Exposing Them to Contempt for “Losers”

This one is rarely conscious. It happens in the casual aside – the comment about someone who didn’t measure up at work, the eye-roll at the slow driver, the joke about the neighbor who can’t seem to get their life together. It happens when a parent reacts with disappointment rather than curiosity when their child struggles. It happens in the subtle but consistent message that weakness is contemptible, that failure is embarrassing, that some people deserve what happens to them.

According to StopBullying.gov, children who bully can go on to engage in violent and other risky behaviors into adulthood, and kids who both bully and are bullied suffer the most serious consequences of all. Many adopt aggressive behavior as a learned coping mechanism, particularly in environments where aggression is normalized. Exposure to emotional environments where contempt and control are modeled may normalize aggression as a means of control or emotional expression. Children who grow up in homes where vulnerability is not tolerated don’t develop compassion for vulnerability in others. They learn to look for it, to target it, because that’s what their world has taught them it’s there for.

The child who sees a parent treat struggling people with contempt learns that struggling people are legitimate targets. That’s not dramatic. It’s just how absorbed values work.

What This Is Really About

The stakes here are real and lasting – children who bully can carry those patterns into their adult relationships, and children who occupy both roles at once, the ones who bully and are bullied, face the most serious consequences of all. But so is this: none of the habits described here make anyone a bad parent. They make someone a human parent – one who is exhausted, who inherited patterns they didn’t ask for, who is doing their best inside a system that never gave them a map.

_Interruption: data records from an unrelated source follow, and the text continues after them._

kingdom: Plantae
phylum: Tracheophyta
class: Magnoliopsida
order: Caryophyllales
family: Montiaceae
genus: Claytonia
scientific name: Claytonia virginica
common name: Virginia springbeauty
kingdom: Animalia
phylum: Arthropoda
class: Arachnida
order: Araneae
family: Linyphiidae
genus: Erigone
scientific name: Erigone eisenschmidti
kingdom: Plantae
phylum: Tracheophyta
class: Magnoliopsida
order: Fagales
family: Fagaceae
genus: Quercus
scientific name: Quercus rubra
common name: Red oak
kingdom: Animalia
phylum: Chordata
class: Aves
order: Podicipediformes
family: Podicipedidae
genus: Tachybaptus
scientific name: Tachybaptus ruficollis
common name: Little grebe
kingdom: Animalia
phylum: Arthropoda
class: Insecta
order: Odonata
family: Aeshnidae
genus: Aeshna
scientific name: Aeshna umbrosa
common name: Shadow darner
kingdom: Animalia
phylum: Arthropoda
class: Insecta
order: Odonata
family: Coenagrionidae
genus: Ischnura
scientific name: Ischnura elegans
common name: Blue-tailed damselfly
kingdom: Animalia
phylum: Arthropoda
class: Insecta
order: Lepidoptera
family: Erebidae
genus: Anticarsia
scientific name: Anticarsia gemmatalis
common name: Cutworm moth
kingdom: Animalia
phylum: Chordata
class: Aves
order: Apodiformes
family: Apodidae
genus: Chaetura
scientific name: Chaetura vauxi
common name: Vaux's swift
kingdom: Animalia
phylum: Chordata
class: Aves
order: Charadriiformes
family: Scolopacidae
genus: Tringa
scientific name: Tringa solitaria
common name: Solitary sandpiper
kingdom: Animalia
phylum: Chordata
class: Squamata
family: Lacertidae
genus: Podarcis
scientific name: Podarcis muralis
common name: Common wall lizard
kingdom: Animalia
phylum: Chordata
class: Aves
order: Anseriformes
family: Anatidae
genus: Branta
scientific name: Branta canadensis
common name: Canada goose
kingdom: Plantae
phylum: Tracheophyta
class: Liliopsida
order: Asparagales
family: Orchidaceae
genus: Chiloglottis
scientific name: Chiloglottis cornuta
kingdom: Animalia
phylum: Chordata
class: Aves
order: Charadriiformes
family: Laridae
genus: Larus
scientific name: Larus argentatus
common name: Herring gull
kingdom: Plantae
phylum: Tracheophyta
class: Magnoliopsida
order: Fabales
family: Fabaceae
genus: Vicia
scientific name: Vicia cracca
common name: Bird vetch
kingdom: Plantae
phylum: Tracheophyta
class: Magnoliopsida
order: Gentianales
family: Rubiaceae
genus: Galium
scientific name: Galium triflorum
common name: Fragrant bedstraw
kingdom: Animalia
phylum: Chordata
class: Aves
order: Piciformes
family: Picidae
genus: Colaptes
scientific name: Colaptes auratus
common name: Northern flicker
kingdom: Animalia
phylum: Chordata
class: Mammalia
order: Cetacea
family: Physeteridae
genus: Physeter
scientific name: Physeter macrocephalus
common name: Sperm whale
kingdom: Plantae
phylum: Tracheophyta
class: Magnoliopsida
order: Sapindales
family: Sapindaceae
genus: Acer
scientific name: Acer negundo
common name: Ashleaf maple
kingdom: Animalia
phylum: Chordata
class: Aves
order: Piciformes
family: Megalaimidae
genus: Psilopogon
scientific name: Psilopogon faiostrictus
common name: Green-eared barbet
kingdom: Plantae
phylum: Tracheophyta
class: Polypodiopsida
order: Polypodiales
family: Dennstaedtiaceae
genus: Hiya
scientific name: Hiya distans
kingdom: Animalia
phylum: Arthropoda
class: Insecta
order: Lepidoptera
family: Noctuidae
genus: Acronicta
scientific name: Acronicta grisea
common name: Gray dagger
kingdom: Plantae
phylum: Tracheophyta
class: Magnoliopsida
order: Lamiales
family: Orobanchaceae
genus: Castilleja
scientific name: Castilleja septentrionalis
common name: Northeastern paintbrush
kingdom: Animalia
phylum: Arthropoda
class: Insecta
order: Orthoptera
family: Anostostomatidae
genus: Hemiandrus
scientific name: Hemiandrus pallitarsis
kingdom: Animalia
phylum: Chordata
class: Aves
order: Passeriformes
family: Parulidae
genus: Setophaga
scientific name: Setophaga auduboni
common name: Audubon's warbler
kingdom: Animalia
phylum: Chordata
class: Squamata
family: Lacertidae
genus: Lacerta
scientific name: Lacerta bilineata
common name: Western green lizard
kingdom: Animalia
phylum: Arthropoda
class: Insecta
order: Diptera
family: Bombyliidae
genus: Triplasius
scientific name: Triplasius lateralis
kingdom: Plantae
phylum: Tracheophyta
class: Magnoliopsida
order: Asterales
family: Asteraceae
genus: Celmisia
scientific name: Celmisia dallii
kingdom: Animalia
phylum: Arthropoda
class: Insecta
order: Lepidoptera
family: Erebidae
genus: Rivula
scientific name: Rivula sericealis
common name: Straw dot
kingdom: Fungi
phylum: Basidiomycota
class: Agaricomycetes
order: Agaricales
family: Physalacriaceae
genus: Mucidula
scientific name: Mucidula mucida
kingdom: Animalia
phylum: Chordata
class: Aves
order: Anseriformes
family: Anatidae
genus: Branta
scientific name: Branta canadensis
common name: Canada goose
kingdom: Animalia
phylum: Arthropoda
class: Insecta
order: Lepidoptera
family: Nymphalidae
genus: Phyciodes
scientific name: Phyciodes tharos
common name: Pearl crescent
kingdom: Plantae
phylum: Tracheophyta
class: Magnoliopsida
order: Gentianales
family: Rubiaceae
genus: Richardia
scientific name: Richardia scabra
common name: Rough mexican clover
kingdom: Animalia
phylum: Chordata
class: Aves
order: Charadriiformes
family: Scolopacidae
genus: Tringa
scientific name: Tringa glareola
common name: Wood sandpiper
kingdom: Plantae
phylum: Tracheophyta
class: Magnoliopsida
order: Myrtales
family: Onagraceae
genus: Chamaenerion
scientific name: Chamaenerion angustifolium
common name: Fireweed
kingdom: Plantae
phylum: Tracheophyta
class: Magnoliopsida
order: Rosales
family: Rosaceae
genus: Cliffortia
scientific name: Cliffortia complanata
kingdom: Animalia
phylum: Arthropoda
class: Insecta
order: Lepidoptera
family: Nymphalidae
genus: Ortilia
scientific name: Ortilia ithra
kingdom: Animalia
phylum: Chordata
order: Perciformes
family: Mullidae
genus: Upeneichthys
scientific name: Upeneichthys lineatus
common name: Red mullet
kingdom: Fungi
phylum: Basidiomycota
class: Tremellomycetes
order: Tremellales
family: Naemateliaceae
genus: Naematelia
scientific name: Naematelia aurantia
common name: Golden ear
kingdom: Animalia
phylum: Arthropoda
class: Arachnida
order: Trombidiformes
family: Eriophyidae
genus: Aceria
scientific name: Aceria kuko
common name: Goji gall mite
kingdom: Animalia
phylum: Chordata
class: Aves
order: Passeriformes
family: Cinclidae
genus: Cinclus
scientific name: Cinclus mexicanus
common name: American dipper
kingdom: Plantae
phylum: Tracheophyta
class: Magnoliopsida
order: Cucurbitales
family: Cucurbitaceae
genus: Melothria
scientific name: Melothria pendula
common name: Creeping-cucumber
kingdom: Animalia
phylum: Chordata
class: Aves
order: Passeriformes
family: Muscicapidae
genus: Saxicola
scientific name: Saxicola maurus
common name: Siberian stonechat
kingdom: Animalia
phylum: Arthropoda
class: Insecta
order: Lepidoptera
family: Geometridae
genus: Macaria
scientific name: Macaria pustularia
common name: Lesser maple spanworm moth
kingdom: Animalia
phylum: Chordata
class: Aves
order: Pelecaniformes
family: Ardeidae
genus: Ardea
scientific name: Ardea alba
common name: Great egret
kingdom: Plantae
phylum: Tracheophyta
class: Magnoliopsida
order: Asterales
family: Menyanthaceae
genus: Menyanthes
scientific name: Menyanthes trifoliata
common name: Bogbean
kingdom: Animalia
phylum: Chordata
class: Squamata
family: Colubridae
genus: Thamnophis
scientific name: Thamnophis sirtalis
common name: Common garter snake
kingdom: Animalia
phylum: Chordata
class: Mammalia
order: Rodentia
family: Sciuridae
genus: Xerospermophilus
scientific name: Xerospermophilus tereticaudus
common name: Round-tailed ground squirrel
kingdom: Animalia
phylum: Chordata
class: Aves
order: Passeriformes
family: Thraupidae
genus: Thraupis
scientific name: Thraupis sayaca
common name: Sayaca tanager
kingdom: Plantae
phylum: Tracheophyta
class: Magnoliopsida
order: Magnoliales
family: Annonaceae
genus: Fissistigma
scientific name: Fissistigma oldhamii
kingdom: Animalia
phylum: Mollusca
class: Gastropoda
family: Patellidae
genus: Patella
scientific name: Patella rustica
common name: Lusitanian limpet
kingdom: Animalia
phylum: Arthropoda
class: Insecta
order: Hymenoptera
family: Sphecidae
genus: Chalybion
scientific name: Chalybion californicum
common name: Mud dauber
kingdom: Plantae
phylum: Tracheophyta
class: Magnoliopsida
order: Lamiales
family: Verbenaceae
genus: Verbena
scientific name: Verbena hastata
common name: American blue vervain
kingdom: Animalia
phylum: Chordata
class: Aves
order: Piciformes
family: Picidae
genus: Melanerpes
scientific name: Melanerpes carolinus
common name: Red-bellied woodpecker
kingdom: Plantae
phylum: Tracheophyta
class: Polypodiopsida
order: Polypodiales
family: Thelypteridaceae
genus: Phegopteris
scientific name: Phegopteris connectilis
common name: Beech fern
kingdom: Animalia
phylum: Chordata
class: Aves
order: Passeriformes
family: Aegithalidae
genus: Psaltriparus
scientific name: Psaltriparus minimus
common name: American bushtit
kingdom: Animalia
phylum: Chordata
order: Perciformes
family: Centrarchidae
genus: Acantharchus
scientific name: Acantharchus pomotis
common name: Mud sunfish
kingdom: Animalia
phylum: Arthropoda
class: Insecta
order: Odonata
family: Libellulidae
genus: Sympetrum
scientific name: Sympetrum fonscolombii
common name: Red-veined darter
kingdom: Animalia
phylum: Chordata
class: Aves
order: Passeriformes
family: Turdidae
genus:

The thing about all of these patterns is that they’re correctable. Not perfectly, not immediately, but correctable – because the same responsiveness that builds the problem can rebuild around it. Asking “how did that make you feel?” is available to any parent, any Tuesday. Stopping before you dismiss a kid’s upset and asking yourself whether that dismissal is really teaching toughness or just teaching shame – that’s available too. None of it requires perfection. It just requires noticing.

You probably already noticed, or you wouldn’t have read this far. That noticing is not nothing. It is, in fact, the whole thing. Every pattern described here was learned – in a home, by a child, from adults who were probably doing their best, too. That means it can also be unlearned, one ordinary interaction at a time.

AI Disclaimer: This article was created with the assistance of AI tools and reviewed by a human editor.